### EXTRACT
________________________________________

The best way to treat cold sores—especially if they’re severe—is to start treatment early in that prodromal stage, with a prescription oral antiviral medication like valacyclovir (which you probably know as Valtrex), says Lorraine Young, M.D., co-chief of dermatology clinical services at UCLA.
A common regimen is to take two, one-gram pills in the morning and then two more later on in the day—this hits the virus hard right when it wants to ramp up its replication.
“It decreases the virus from replicating, so then it will help it to heal faster,” says Dr. Young.
And if you throw a wrench in the virus’s replication early enough, that can disrupt it from going through its normal course. The result? It can reduce the time it takes for your blisters to heal—or it can even prevent them from appearing in the first place.
3. And Add a Steroid Cream
If your doctor has you on oral antiviral meds, you might benefit from including a topical steroid cream in your treatment too, says Dr. Young.
This can help reduce the inflammation associated with the sores, which can make the pain, redness, and irritation feel a little bit better.
Important note: Steroid creams are only an option if you’re on the antiviral drugs. That’s because steroids decrease your body’s ability to fight infections.
“So if you just did the cream, without viral therapy, you would be feeding the cold sore infection,” says Dr. Young. “But if you’re on the antiviral medicines, that could help decrease the symptoms.”
4. Take OTC to the Next Level
Cold sore treatment is most effective if you get to the virus before the blisters actually emerge. But if you’ve waited too long, there still are some things you can do to make it better.
You can try making a Domeboro solution, says Dr. Robinson. Pick up the tablets or a packet of the powder at the drugstore, and dissolve in about 12 to 16 ounces of water. You’ll notice some gunk at the bottom of the glass—that’s okay.
Then, dunk a thin cloth like a handkerchief or pillowcase in the glass, wring it out, and lay it on the blistering area for about 15 to 30 minutes. Do this 2 to 3 times a day until the sores dry out, making a new batch of the solution each time.
“It sucks the moisture and water out of the blister,” says Dr. Robinson. “I can get someone who has an outbreak to scab within 3 days using that—which otherwise might take a week to 10 days.”
Then, once it’s dry, stop the soaks and keep the area moist with a topical antibiotic ointment like Neosporin. This helps prevent secondary bacterial infection and aids the healing process.
5. Stay Hands-Off
Those red cold sore blisters are packed with fluid, which makes the urge to pop them irresistible for some pickers. A word of advice: Keep your hands away from those suckers.
“People pick at anything on their skin, so it can be tempting to do that,” says Dr. Young. “But anytime you do that, it can get secondarily infected.”

________________________________________

### WHAT THE EXERCISE ASKS
Please reproduce the stretch of the cold sore text from "4. Take OTC" through "the glass—that’s okay.", word for word.

Stored data entries
________________________________________

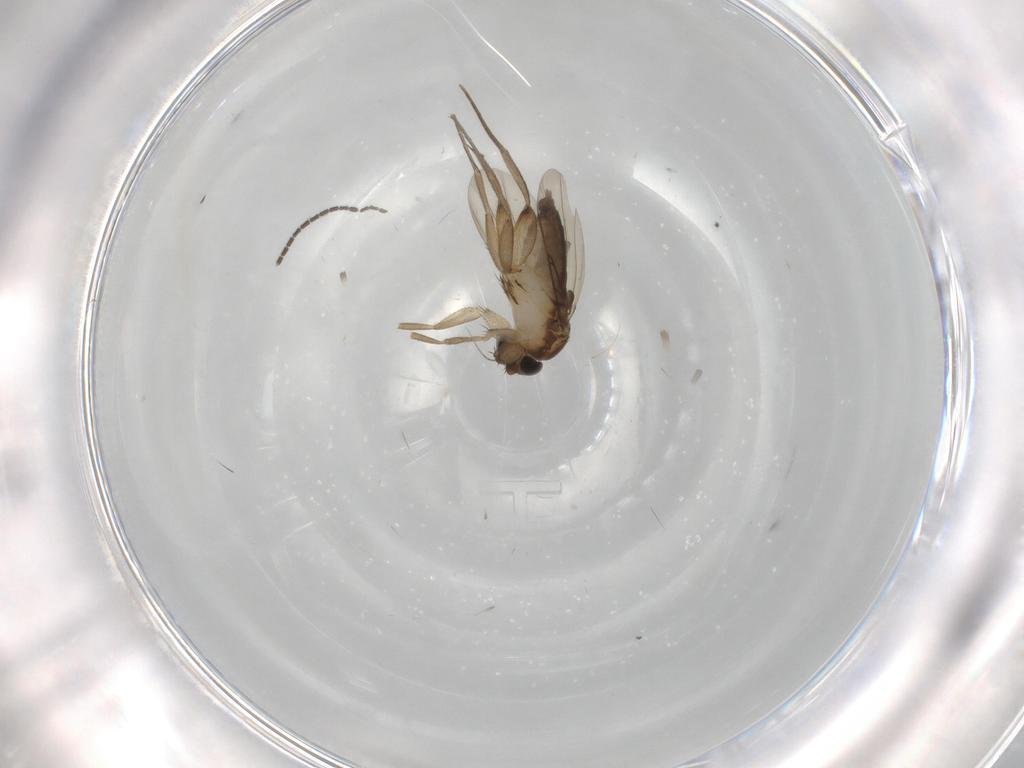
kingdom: Animalia
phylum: Arthropoda
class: Insecta
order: Diptera
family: Phoridae
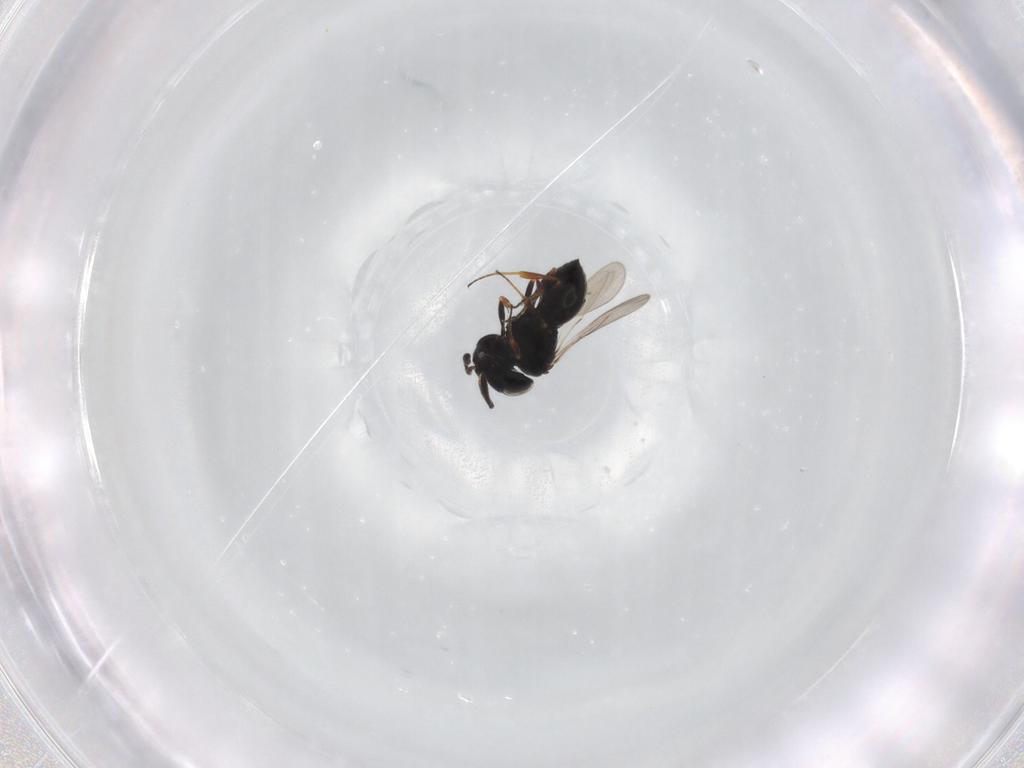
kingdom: Animalia
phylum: Arthropoda
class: Insecta
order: Hymenoptera
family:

________________________________________

### OUTPUT BELOW
4. Take OTC to the Next Level
Cold sore treatment is most effective if you get to the virus before the blisters actually emerge. But if you’ve waited too long, there still are some things you can do to make it better.
You can try making a Domeboro solution, says Dr. Robinson. Pick up the tablets or a packet of the powder at the drugstore, and dissolve in about 12 to 16 ounces of water. You’ll notice some gunk at the bottom of the glass—that’s okay.